基本的には他の病棟と変わりはありませんが、終末期が近い方がいらっしゃるので、患者さま本人の希望を一番大事にするようにしています。例えば、運動したいと言われれば運動ができるようプランを立てますし、逆にそっとしておいてほしい、体をほぐしてほしいと言われればそのようにします。また、レクリエーションなどで人と関わりたいとおっしゃる方もいらっしゃるので、希望に添えるよう企画をしています。
患者さまの希望はお一人お一人全然違いますよね。
違いますね。病院で最期を迎えることになるだろうと感じている患者さまでも、もう一度家に帰りたいと心のどこかで思っていることは少なからずあります。そのような希望を自分の口で言い出せない方には、こちらから引き出せるようにしています。過去に、どうしても仏壇にお参りしたいという方がいらっしゃいました。どうにか帰れないかと医師と話し合い、最終的に仏壇にお参りすることができました。ご本人にもとても喜ばれて、やりがいを感じました。
患者さまからの希望は、他にどんなものがありますか?
お刺身が食べたい、ラーメンが食べたいなどの希望は多くあります。そのような要望には、医師・看護師・ソーシャルワーカーの協力が必要なので、連携して希望を叶えられるようにしています。
他の職種と連携は密にとっていますか?
そうですね。日々の変化が著しい方が多いので、昨日元気だったのに次の日にはかなり病状が進行してしまっているということもあります。医師や看護師とは日々の状態変化の情報交換は必ず行うようにしています。他職種にリハビリの時はこうでした、と伝えたり、夜勤の看護師から夜間の患者さまの様子を聞いたりしています。
苦労する点・大変だと思う点はありますか?
患者さまが亡くなるということに直面して寂しいと感じることは多いです。また、いつ病状が急激に進行するか分からない状況で、うまくリハビリが進まない時には苦労するなと感じます。自分はもっとこうしたいんだけど、患者さまはいやそこまでは、とか。
人によっても、日によっても違うんですね。
回復期病棟などだと、入院の期間が決まっているので嫌でもリハビリをしてもらわないといけないのですが、緩和ケア病棟だと入院の期限も無いので、計画通りにリハビリが進まないことが多いです。他の病棟では身体機能のリハビリがメインですが、緩和ケア病棟では精神・心理面のケアの方が重要かもしれません。
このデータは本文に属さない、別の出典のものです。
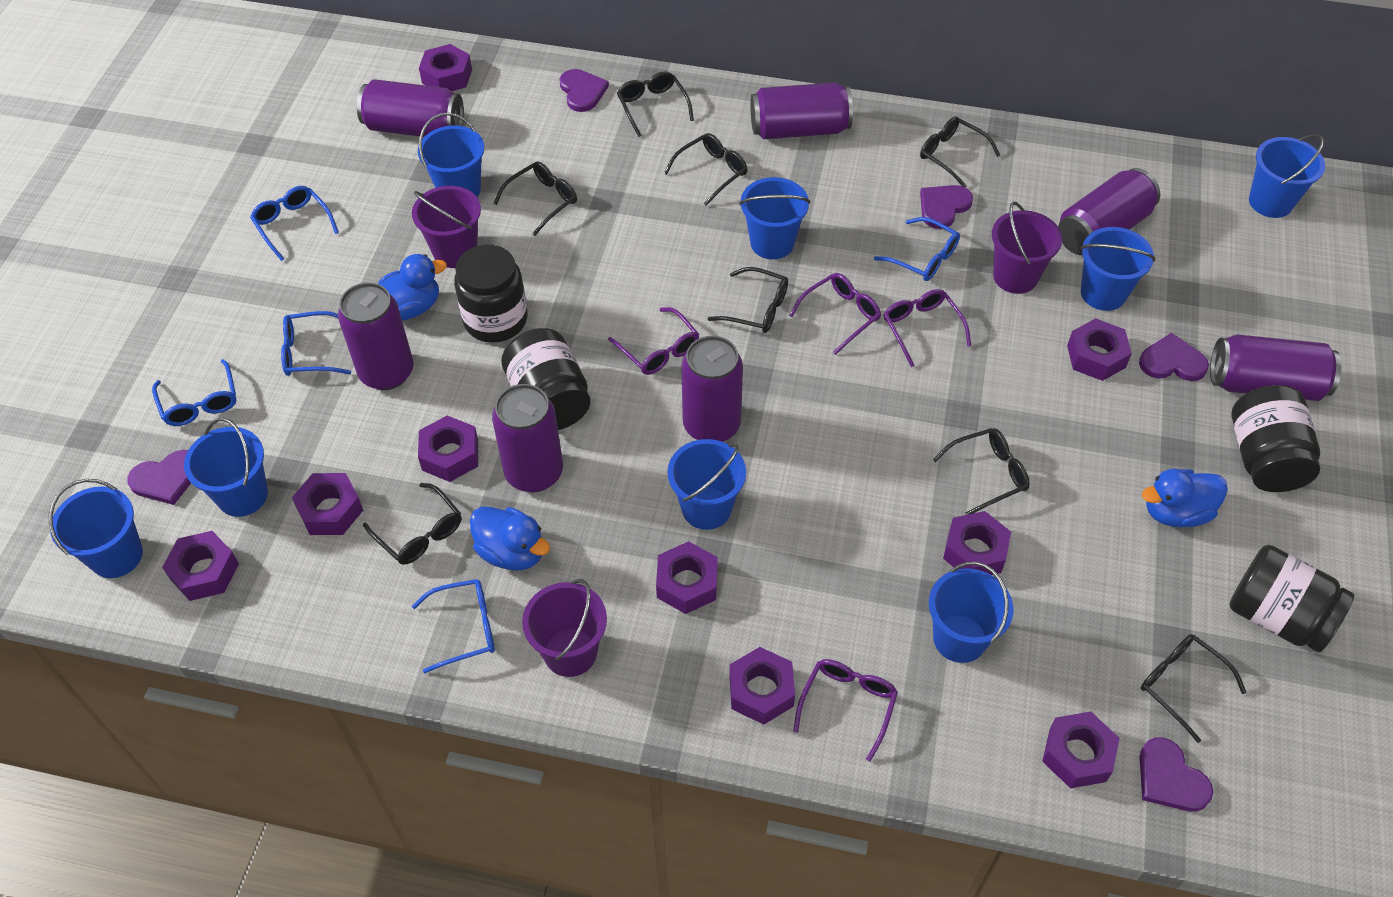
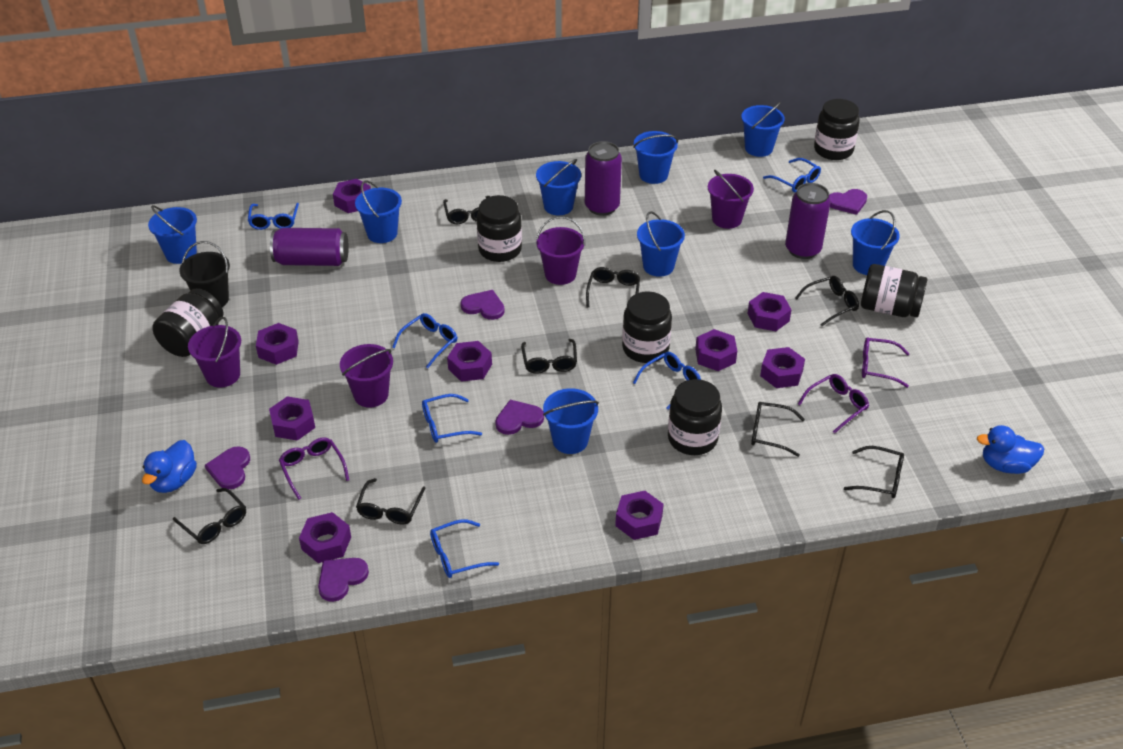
black bucket: 0 -> 1
black jar: 4 -> 6
blue duck: 3 -> 2
blue glasses: 5 -> 6
purple bucket: 3 -> 4
purple can: 7 -> 3
purple glasses: 4 -> 3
緩和ケアのリハビリにおいて、やりがいを感じるのはどんな時ですか?
患者さまから「あんたが来てくれるとすごく楽しい、あんたが担当で良かった」と言われることがあったので、そういった時にはやっていて良かったなと感じます。自分が日々やっていることが報われたなと実感できる瞬間かなと思います。
今後の抱負を教えて下さい。
変わらずですが、患者さま、ご家族に信頼していただけるセラピストになるのが一番だと思っているので、日々精進していきます。